I enjoy swashbucklers and tales of intrigue, as you might guess.

Here is a brand new one, set in the court of Charles II with a plot culled from actual history. “Blood’s Game” is a novel centered on the audacious attempt by Colonel Thomas Blood to steal the Crown Jewels of England. Author Angus Donald takes the real personages involved, blends fact with a bit of poetic license and comes up with a story that could have been told by Dumas, or Sabatini.

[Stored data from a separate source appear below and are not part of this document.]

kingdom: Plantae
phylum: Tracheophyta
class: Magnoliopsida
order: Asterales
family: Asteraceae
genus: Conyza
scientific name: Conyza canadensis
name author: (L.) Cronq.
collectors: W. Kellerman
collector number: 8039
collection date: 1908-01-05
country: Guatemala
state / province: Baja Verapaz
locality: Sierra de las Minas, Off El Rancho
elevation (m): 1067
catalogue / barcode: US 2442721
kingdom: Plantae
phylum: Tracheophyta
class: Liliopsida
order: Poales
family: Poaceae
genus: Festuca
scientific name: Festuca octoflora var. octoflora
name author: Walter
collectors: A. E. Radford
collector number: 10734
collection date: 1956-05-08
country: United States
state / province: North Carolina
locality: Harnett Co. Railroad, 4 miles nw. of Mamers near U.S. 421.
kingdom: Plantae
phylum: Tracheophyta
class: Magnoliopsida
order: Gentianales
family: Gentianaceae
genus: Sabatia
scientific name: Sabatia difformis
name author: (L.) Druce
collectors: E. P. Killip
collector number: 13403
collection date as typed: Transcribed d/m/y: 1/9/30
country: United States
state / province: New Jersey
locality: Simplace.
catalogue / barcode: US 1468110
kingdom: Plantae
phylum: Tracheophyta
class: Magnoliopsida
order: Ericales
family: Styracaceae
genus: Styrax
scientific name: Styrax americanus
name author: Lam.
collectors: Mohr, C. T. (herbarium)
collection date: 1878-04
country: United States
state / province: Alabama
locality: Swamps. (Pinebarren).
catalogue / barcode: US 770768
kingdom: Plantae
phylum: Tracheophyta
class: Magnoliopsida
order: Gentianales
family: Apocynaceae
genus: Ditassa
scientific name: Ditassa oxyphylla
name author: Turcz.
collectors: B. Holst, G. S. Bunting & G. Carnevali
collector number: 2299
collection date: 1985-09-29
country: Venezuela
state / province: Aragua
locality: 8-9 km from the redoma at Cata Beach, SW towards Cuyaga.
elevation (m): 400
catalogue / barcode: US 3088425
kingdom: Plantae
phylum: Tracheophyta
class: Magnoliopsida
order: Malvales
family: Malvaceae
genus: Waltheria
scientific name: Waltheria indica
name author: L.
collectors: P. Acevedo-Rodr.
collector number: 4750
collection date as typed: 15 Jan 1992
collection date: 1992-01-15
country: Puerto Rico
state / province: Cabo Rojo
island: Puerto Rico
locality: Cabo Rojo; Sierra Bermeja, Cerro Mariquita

Donald’s telling is a bit more earthy and his violence a bit more savage than anything those gentlemen would have produced, which is fine with me. What really intrigues me about this book, though, and what makes me look forward to the next book in the series, is the protagonist. Thomas Blood’s son, Holcroft, is the true hero of the tale, and is quite a departure from the usual soldier of fortune. We meet him as a young man living in the squalor of Shoreditch, socially awkward and, were he alive today, probably existing somewhere on the autism spectrum. He is intelligent, and sharp, but somewhat odd. His adventurer father, who has connections to the Duke of Buckingham, arranges for the boy to become a servant of the duke.

Holcroft’s extraordinary gift with numbers, ciphers and patterns soon becomes readily apparent to the duke, however, and Buckingham knows how to make use of such skills. Soon we have palace intrigues weaving like threads with Colonel Blood’s jewel heist. It takes a while to gel, but it all comes together in quite bloody and satisfying fashion.

The real Holcroft Blood went on to a fine military career, and Donald intends to build this series along those lines. With a strong sense of place and a hero who can fight when he needs to but who also can think his way through obstacles, this promises to be a fun, adventurous ride through history.